All three of these options can be automatically "self-maintaining," making these configurations quite practical.
* User-Device Video to Conference Room Video Meetings: Obviously, users are increasingly able to have video calls on their devices--whether company-provided or the user's favorite BYOD device. Since the users are quite happy with their peer-to-peer video sessions and with their UC platform conferencing functions, it just seems natural that they can connect to meeting participants that may be gathered in a video conference room.

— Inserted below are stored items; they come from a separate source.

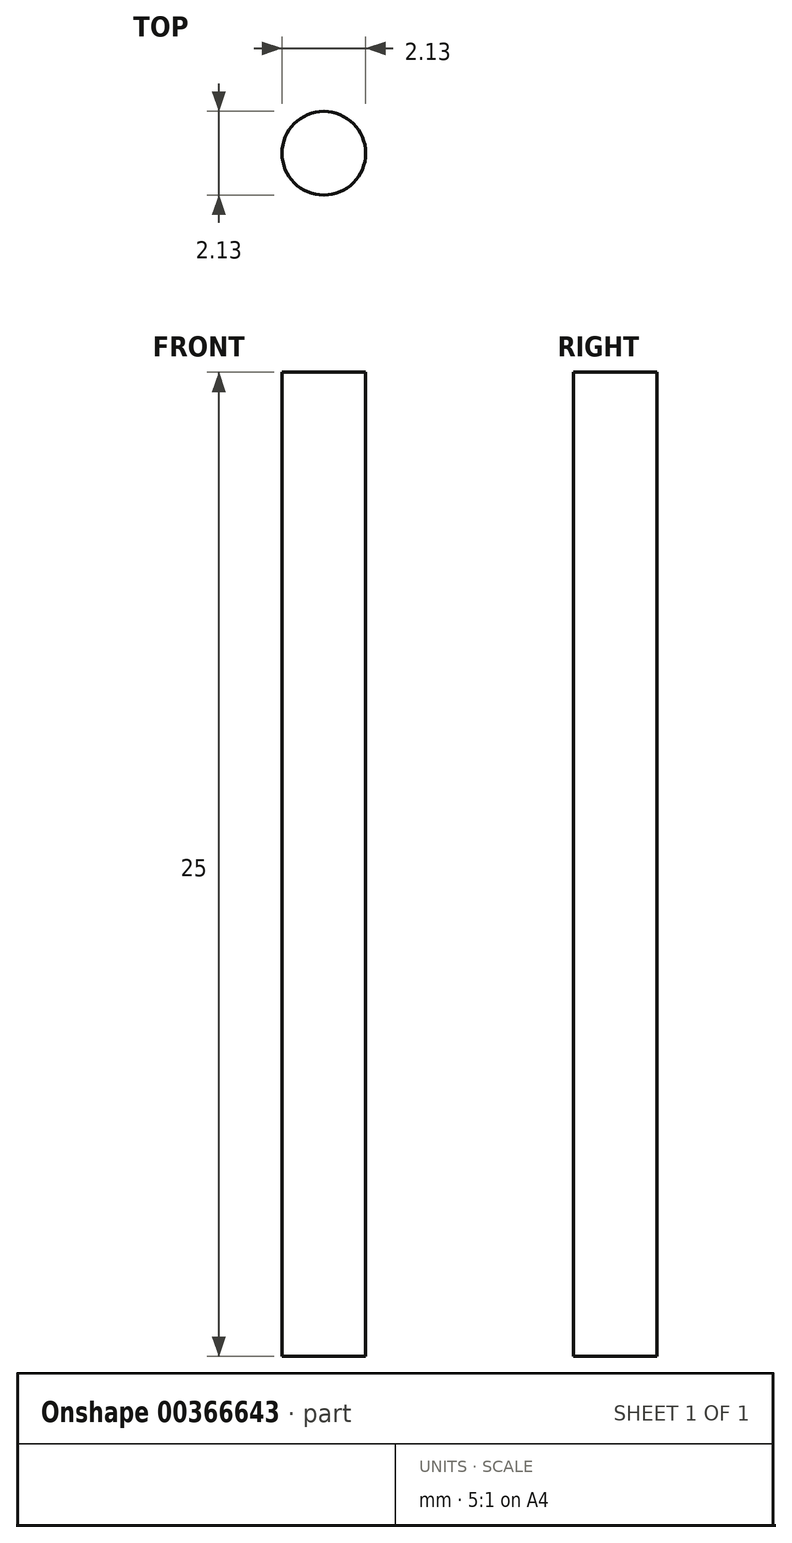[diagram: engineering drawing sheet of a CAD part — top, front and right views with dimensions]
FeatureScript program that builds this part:
annotation { "Feature Type Name" : "Feature", "Feature Type Description" : "" }
export const myFeature = defineFeature(function(context is Context, id is Id, definition is map)
    precondition{}
    {
        {
            var Q0;
            Q0=qCreatedBy(makeId("Top.planeOp"),FACE);
            var sketch = newSketch(context, id + "F0", { "sketchPlane" : qUnion([Q0])});
            skCircle(sketch, "E0", {"center": v(-56.57, -20.22) * mm, "radius": 1.06 * mm});
            skSolve(sketch);
        }
        {
            var Q0;
            Q0=makeQuery(id+"F0.imprint","IMPRINT",FACE,{"disambiguationData":[TD([[makeQuery(id+"F0.imprint","IMPRINT",EDGE,{"derivedFrom":sQuery(id+"F0.wireOp",EDGE,"E0")}),1.0]])]});
            extrude(context, id + "F1", {"entities" : qUnion([Q0]), "depth" : 25 * mm});
        }
    });
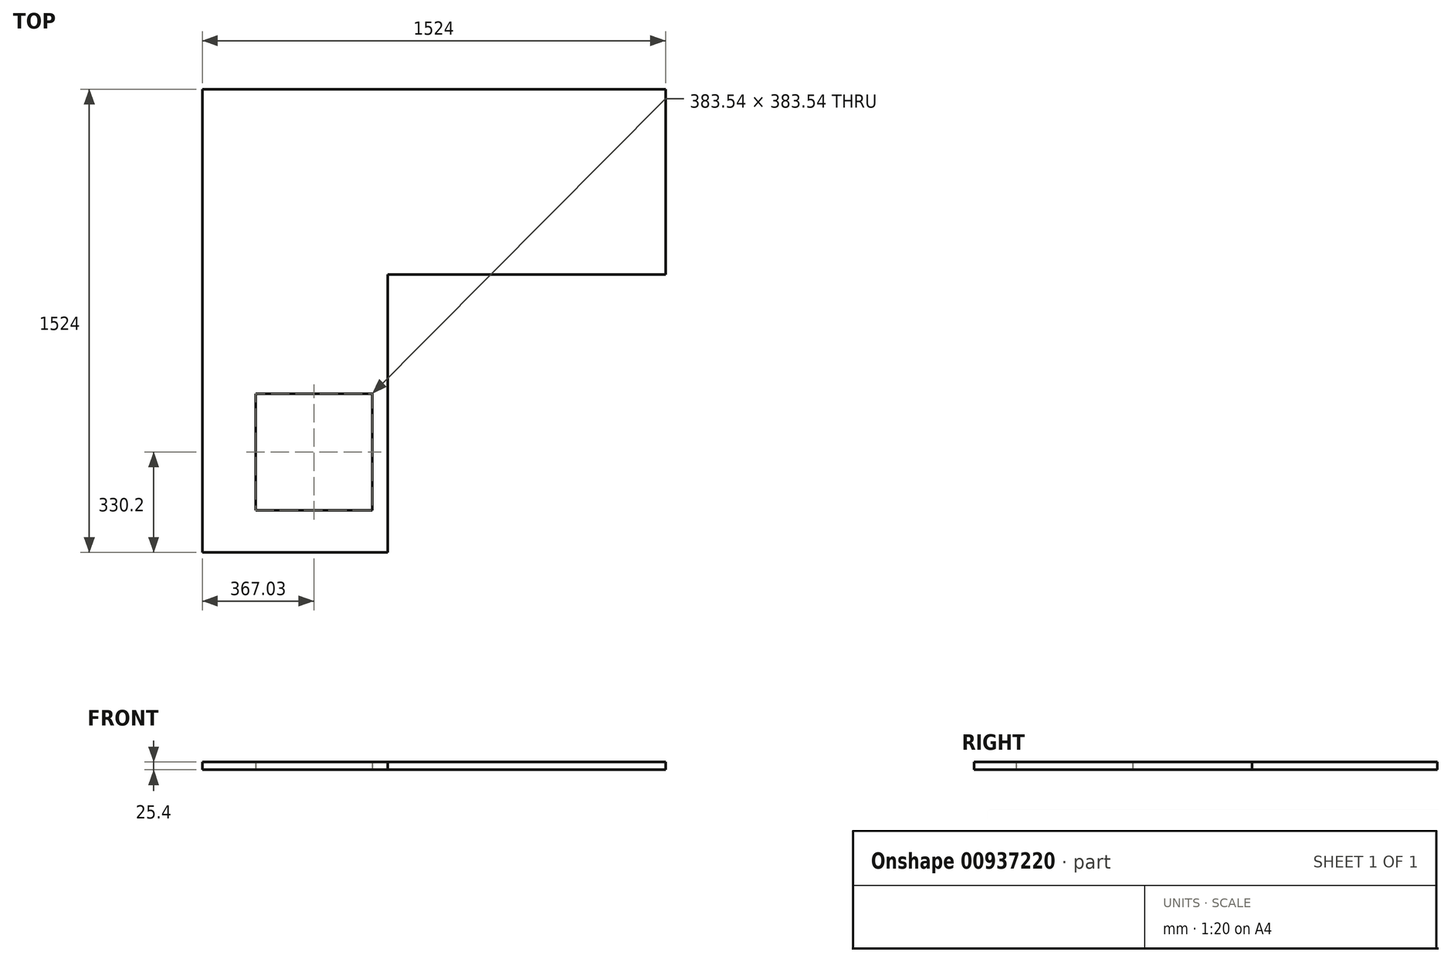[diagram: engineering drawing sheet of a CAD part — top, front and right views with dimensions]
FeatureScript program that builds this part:
annotation { "Feature Type Name" : "Feature", "Feature Type Description" : "" }
export const myFeature = defineFeature(function(context is Context, id is Id, definition is map)
    precondition{}
    {
        {
            var Q0;
            Q0=qCreatedBy(makeId("Top.planeOp"),FACE);
            var sketch = newSketch(context, id + "F0", { "sketchPlane" : qUnion([Q0])});
            skLineSegment(sketch, "E0.bottom", {"start": v(-50.8, -392.43) * mm, "end": v(-434.34, -392.43) * mm});
            skLineSegment(sketch, "E0.top", {"start": v(-50.8, -775.97) * mm, "end": v(-434.34, -775.97) * mm});
            skLineSegment(sketch, "E0.left", {"start": v(-50.8, -392.43) * mm, "end": v(-50.8, -775.97) * mm});
            skLineSegment(sketch, "E0.right", {"start": v(-434.34, -392.43) * mm, "end": v(-434.34, -775.97) * mm});
            skPoint(sketch, "E0.middle", {"position": v(-242.57, -584.2) * mm});
            skSolve(sketch);
        }
        {
            var Q0;
            Q0=makeQuery(id+"F0.imprint","IMPRINT",FACE,{"disambiguationData":[TD([[makeQuery(id+"F0.imprint","IMPRINT",EDGE,{"derivedFrom":sQuery(id+"F0.wireOp",EDGE,"E0.bottom")}),1.0]])]});
            var sketch = newSketch(context, id + "F1", { "sketchPlane" : qUnion([Q0])});
            skLineSegment(sketch, "E1", {"start": v(-609.6, 609.6) * mm, "end": v(914.4, 609.6) * mm});
            skLineSegment(sketch, "E2", {"start": v(914.4, 609.6) * mm, "end": v(914.4, 0) * mm});
            skLineSegment(sketch, "E3", {"start": v(914.4, 0) * mm, "end": v(0, 0) * mm});
            skLineSegment(sketch, "E4", {"start": v(0, 0) * mm, "end": v(0, -914.4) * mm});
            skLineSegment(sketch, "E5", {"start": v(0, -914.4) * mm, "end": v(-609.6, -914.4) * mm});
            skLineSegment(sketch, "E6", {"start": v(-609.6, -914.4) * mm, "end": v(-609.6, 609.6) * mm});
            skSolve(sketch);
        }
        {
            var Q0;
            Q0=makeQuery(id+"F1.imprint","IMPRINT",FACE,{"disambiguationData":[TD([[makeQuery(id+"F1.imprint","IMPRINT",EDGE,{"derivedFrom":sQuery(id+"F1.wireOp",EDGE,"E1")}),-1.0]])]});
            extrude(context, id + "F2", {"entities" : qUnion([Q0]), "depth" : 25.4 * mm, "offsetDistance" : 25.4 * mm});
        }
    });
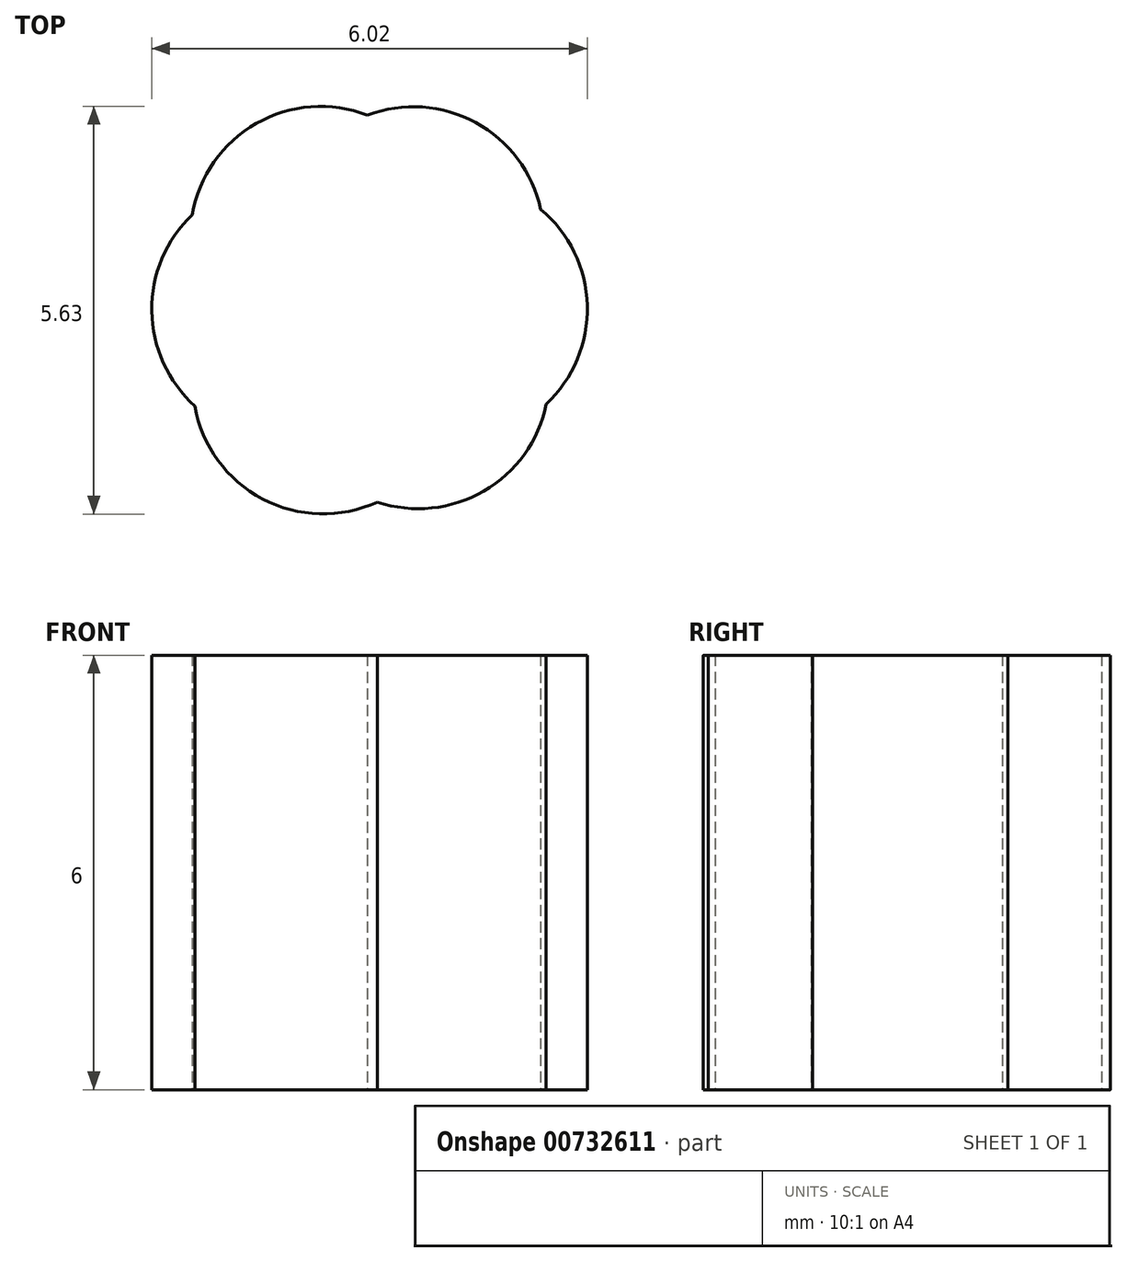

In the past, this required that the user have a separate client on their device for each type of conference room with which they wanted to connect (e.g. a Tandberg client, a Polycom client, a LifeSize client, etc.). But now vendors and system integrators are able to connect the user's day-to-day UC client such as Microsoft Lync, IBM Sametime/Connections, Cisco Jabber, Avaya Scopia, and others, directly to those video conference room meetings. In some cases, this is done through standard protocols (e.g. H.264 or H.265) between the UC conferencing server and the video room MCU; sometimes this is done using the latest in video bridging devices such as the new Cisco Video Communication Server (VCS); and sometimes this is done using a cloud-based video conferencing service to which each device or conferencing server can connect, such as services by Vidyo, BlueJeans Network, or Vidtel.
Bottom line, this is all good news for the enterprise IT and Telecommunications teams. They can now deliver services faster, more economically, and with standards-based interfaces that give the enterprise confidence that the UC solutions will be robust and manageable.
It's great to see this progress. The winning vendors will be paying attention to this. We look forward to seeing more progress in the annual update at Enterprise Connect 2014.